Large-scale integrated optoelectronic chaos for machine learning acceleration

Chaos finds widespread use in modern machine learning, yet its implementations in traditional nonlinear circuits have encountered speed bottlenecks due to ever-expanding computational needs. The optical chaotic source offers an attractive alternative, combining ultra-wideband capabilities, inherent nonlinearity, and massive parallelism. However, existing photonic schemes typically trade off between the single-channel throughput and multi-channel scalability, preventing effective learning acceleration of large-scale tasks. Here, an integrated microcomb-optoelectronic chaos engine (iMOCE) is demonstrated. By using a microcomb to optoelectronic nonlinear cavity, massively parallel channels with a 6-dB bandwidth of 25 GHz per channel are achieved, representing a two-order-of-magnitude improvement over previous approaches using microcombs.
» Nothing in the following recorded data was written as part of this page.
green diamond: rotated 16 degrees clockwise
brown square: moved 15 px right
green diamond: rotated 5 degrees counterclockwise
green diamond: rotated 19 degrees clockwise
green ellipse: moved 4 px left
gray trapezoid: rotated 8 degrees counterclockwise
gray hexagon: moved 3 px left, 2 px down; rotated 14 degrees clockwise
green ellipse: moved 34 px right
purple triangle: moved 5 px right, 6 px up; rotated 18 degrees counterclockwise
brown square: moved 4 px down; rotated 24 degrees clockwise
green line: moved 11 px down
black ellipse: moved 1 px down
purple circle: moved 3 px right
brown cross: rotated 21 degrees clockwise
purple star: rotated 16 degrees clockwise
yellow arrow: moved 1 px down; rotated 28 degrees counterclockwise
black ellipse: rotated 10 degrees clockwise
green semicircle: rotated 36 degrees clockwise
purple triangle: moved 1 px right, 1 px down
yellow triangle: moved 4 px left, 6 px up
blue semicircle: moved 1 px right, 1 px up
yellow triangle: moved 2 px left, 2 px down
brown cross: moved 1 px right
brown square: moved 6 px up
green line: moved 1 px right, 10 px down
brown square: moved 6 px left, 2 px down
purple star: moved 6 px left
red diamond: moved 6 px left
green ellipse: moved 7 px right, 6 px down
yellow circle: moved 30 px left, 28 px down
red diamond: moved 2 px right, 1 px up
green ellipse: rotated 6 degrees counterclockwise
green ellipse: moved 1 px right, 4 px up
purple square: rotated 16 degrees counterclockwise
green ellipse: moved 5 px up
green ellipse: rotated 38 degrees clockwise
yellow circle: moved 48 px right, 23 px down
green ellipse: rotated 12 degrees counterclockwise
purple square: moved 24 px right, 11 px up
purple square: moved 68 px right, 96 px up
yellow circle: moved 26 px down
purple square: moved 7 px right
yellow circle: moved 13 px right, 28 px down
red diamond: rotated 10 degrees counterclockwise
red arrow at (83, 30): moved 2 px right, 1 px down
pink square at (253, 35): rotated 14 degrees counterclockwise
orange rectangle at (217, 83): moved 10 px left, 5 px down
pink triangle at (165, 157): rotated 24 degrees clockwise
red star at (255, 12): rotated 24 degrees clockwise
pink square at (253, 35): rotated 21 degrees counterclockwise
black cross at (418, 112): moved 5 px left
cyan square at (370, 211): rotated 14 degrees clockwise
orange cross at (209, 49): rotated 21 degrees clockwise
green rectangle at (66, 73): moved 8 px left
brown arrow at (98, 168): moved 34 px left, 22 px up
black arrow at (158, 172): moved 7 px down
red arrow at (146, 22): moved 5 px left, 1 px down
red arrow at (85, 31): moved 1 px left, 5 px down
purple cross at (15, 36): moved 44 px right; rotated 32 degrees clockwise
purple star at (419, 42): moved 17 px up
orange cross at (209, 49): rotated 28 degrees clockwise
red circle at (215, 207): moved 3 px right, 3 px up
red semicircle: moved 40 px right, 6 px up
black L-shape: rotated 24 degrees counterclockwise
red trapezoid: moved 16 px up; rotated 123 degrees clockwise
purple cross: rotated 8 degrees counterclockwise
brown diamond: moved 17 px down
The proposed iMOCE achieves a total random-bit generation rate of 32.768 Tbps (1.024 Tbps per channel), unparalleled by existing optical chaotic sources. The chip is fabricated in a commercial foundry and is compatible with wafer-scale production, ensuring manufacturability and scalability. To showcase its learning acceleration capability, the iMOCE is applied to four learning accelerator tasks, including the multi-armed bandit problem, connect-3 game, traveling-salesman solving, and electrocardiogram trace recognition task. Compared with MCU/GPU baselines, iMOCE reduces per-inference time by about two orders of magnitude across tasks. By bridging wafer-scale integrated photonics with probabilistic computing, our iMOCE establishes a scalable, massively parallel chaos primitive for accelerating learning, decision-making, and combinatorial optimization.